**AUFGABE**.
Beantworte die folgenden Fragen mithilfe des Textauszugs zur Pflegereform:
(a) Welche Organisation leitet Jürgen Gohde als Vorsitzender?
(b) Welches Jahr rief Philipp Rösler zum „Jahr der Pflege“ aus?
(c) Gegen wessen Politik protestierte Gohde, als er sein Amt niederlegte?

**TEXTAUSZUG**.
☆ ☆ ☆ ☆ ☆

In der Pflegeversicherung stehe Deutschland eine gewaltige Anstrengung bevor, sagte der Vorsitzende des Kuratoriums Deutsche Altershilfe, Jürgen Gohde, im DLF. Mit der geplanten Reform würden erhebliche Verbesserungen angestrebt. Ihre Wirkung lasse sich derzeit aber noch nicht abschätzen.

Jürgen Gohde im Gespräch mit Dirk-Oliver Heckmann |
    Zwei Spaziergänger gehen am 13.01.2014 in Ostfildern bei Stuttgart (Baden-Württemberg) durch den Scharnhauser Park, einer von ihnen nutzt einen Rollator.
    Mit der Reform der Pflegeversicherung sollen künftig Leistungen und Betreuung verbessert werden. (picture alliance / dpa / Sebastian Kahnert)
    Heute stimmt der Bundestag über eine weitere Reform der Pflegeversicherung ab. Es geht vor allem um Leistungsverbesserungen und eine bessere Betreuung. "Das ist eine große Herausforderung", so Gohde. Zentrale Themen würden mit dieser Reform aufgegriffen und die Tendenz verstärke sich, dass die ambulante Versorgung verbessert werde.
    Die Reform, über die die Abgeordneten abstimmen, sei aber nur ein erster Schritt. Wolle man endgültig beurteilen, ob die Änderungen erfolgreich seien, müsse man den zweiten Schritt abwarten, sagte Gohe. Nämlich dann, wenn ein neuer Pflegebegriff eingeführt werde. Dabei geht es um die Frage, mit welchen körperlichen oder geistigen Beeinträchtigungen ein Mensch als pflegebedürftig gilt und Leistungen beziehen kann. Aus Sicht Gohdes gibt es dabei zurzeit noch eine erhebliche gesetzliche Ungleichbehandlung.

    Das Interview in voller Länge:
    Dirk-Oliver Heckmann: Seit Jahren sind sich alle, die etwas von der Sache verstehen, einig: Auf dem Feld der Pflege muss endlich etwas geschehen. Zu viele Menschen werden im Alter zu schlecht versorgt, zu viele Pflegende mit dem Problem allein gelassen.
    Das Jahr 2011, das hatte der damalige Gesundheitsminister Philipp Rösler deshalb zum "Jahr der Pflege" ausgerufen. Beobachter monieren aber, viel getan hat sich nichts, und das habe sich auch unter seinem Nachfolger Daniel Bahr nicht geändert. Das will die Große Koalition jetzt ändern. Der Bundestag entscheidet heute endgültig über die Pflegereform. Kernpunkte: Der Pflegebeitrag steigt, dafür werden auch die Leistungen erhöht. Außerdem sollen auch Demenzkranke in Zukunft besser versorgt werden. Doch dabei handelt es sich wohl nur um einen Schritt in die richtige Richtung.
    Am Telefon ist jetzt Jürgen Gohde, evangelischer Theologe, Vorstandsvorsitzender des Kuratoriums Deutsche Altershilfe. Er war viele Jahre lang Präsident des Diakonischen Werks der Evangelischen Kirche und auch Vorsitzender des Beirats zur Überprüfung des Pflegebedürftigkeitsbegriffs. Aus Protest gegen die Politik von Daniel Bahr hatte er damals sein Amt niedergelegt. Schönen guten Morgen, Herr Gohde!

☆ ☆ ☆ ☆ ☆

**BEREITGESTELLTES MATERIAL**.
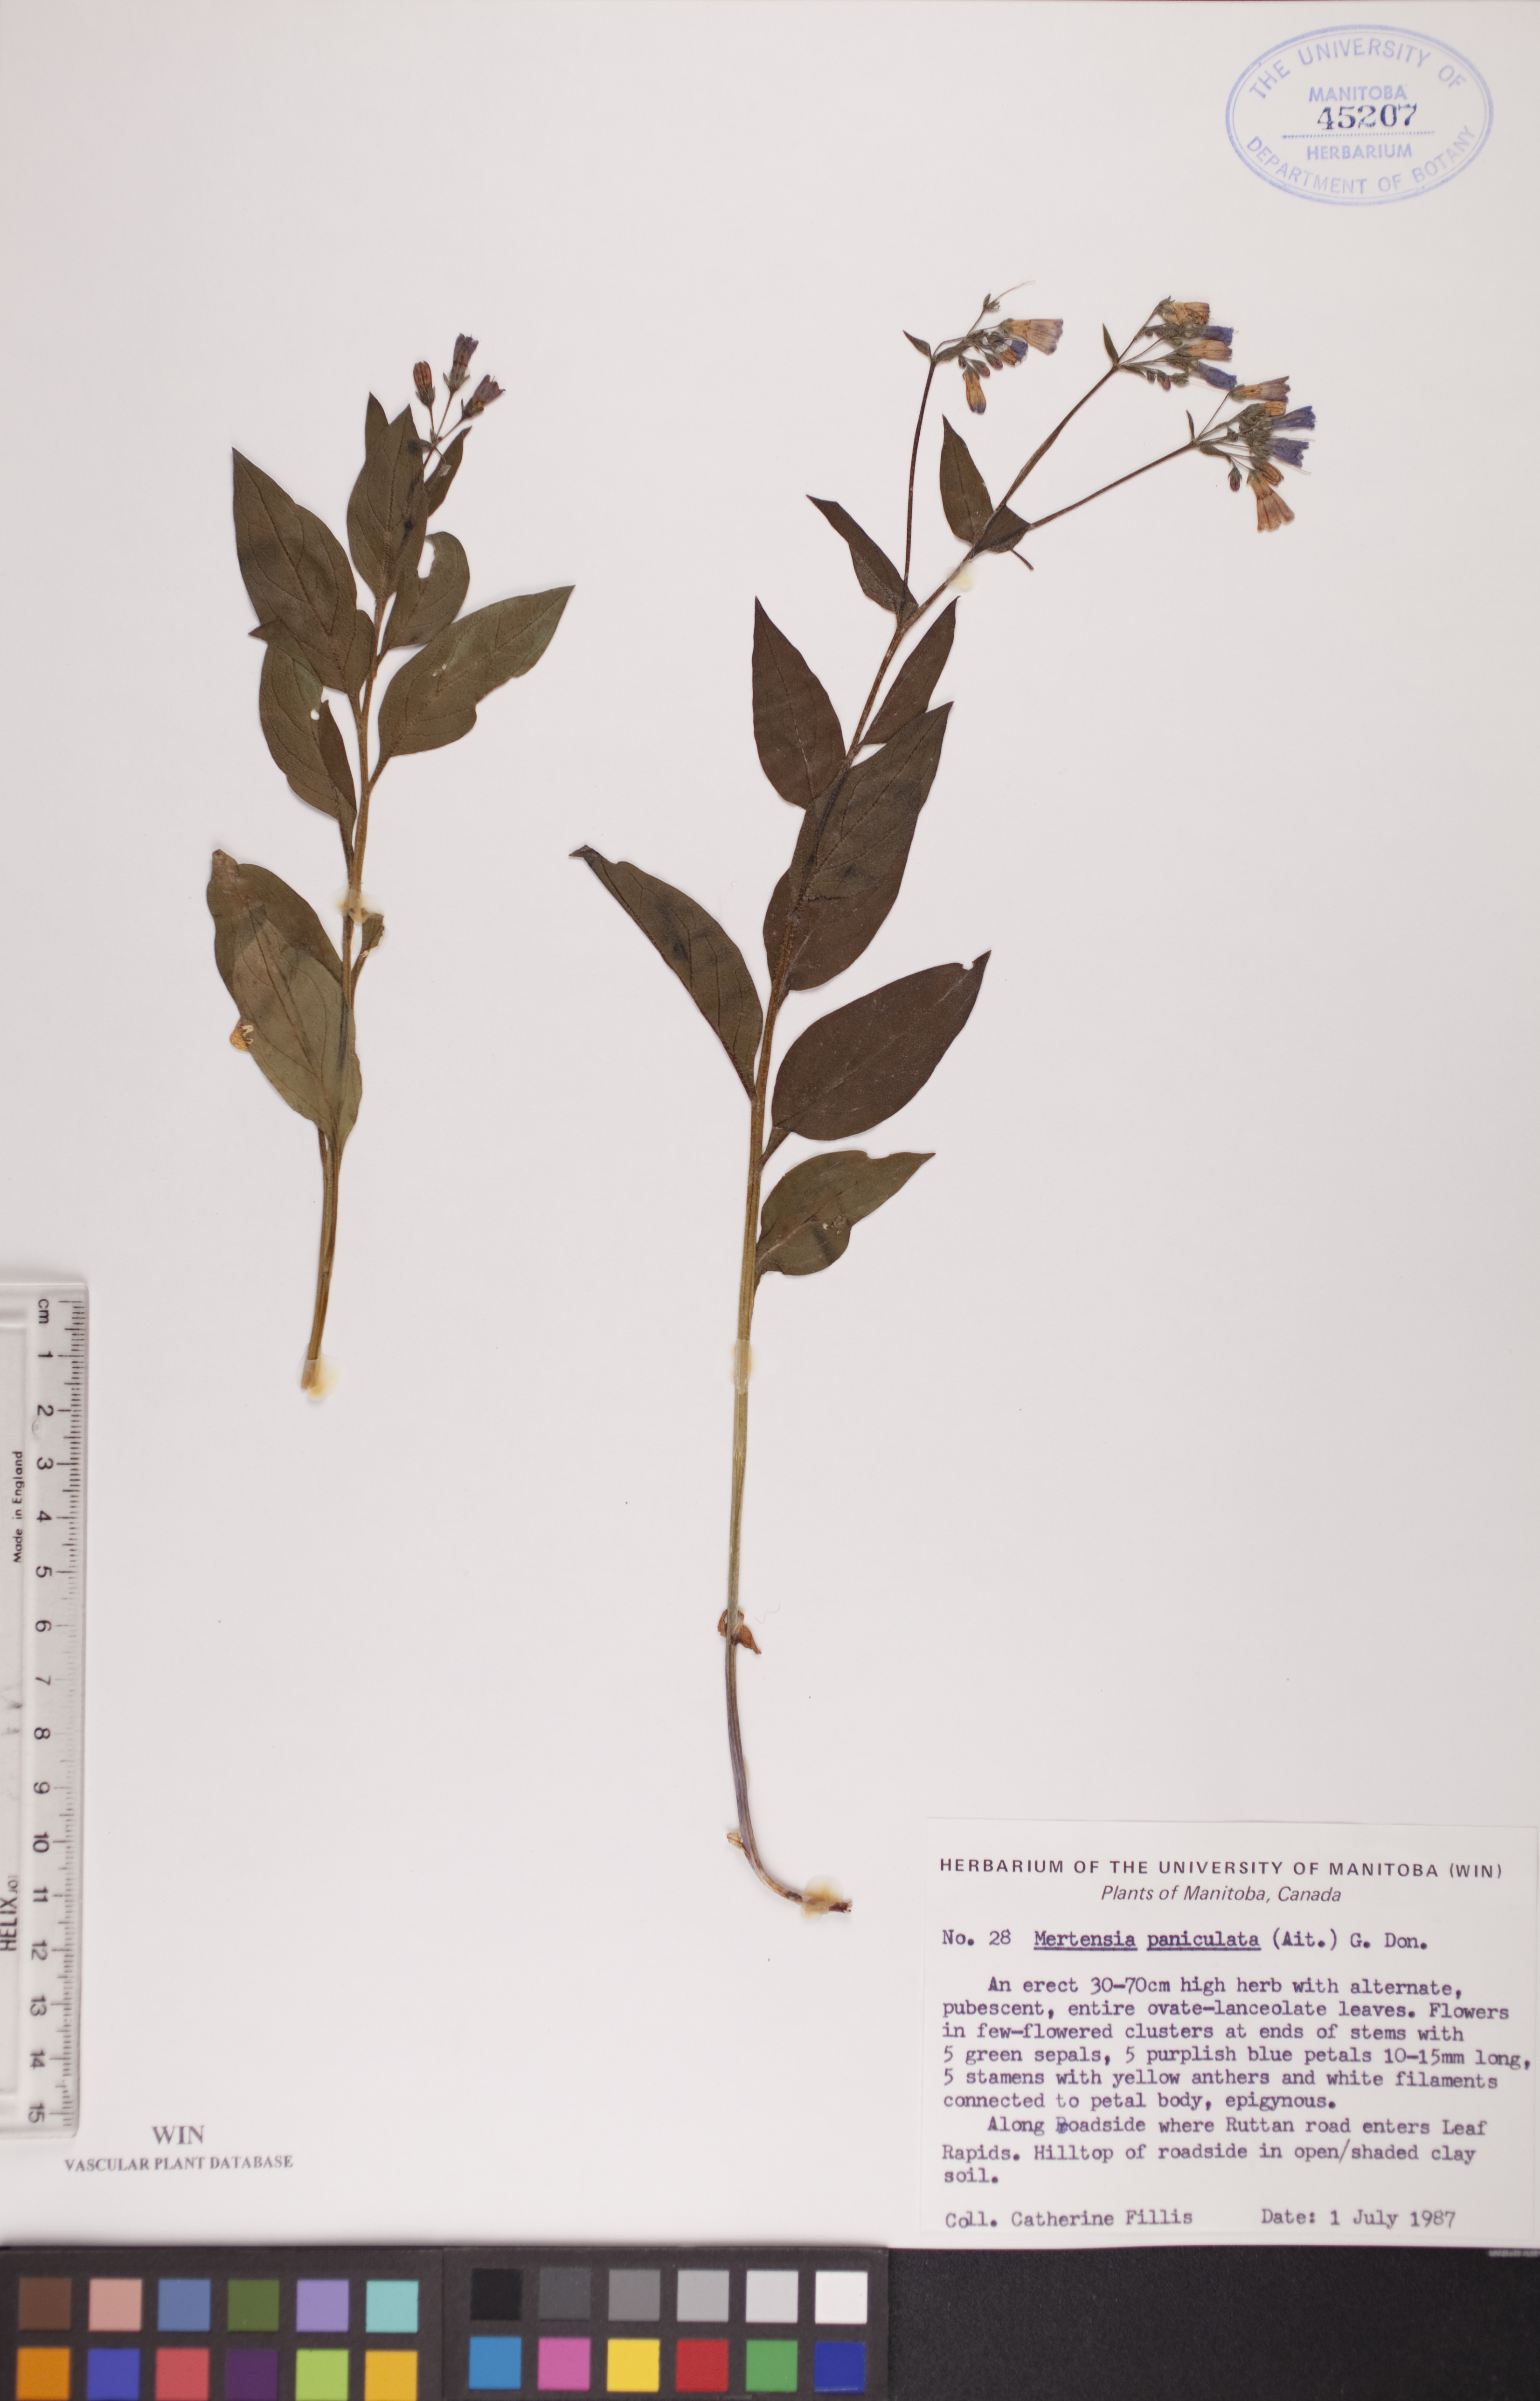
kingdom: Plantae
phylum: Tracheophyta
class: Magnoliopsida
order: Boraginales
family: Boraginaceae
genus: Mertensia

☆ ☆ ☆ ☆ ☆

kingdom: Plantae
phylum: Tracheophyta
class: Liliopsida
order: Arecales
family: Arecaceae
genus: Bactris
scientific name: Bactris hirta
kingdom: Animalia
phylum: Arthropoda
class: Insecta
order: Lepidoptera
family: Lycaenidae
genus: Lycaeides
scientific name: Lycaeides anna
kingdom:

☆ ☆ ☆ ☆ ☆

**LÖSUNG**.
(a) Das Kuratorium Deutsche Altershilfe.
(b) Das Jahr 2011.
(c) Gegen die Politik von Daniel Bahr.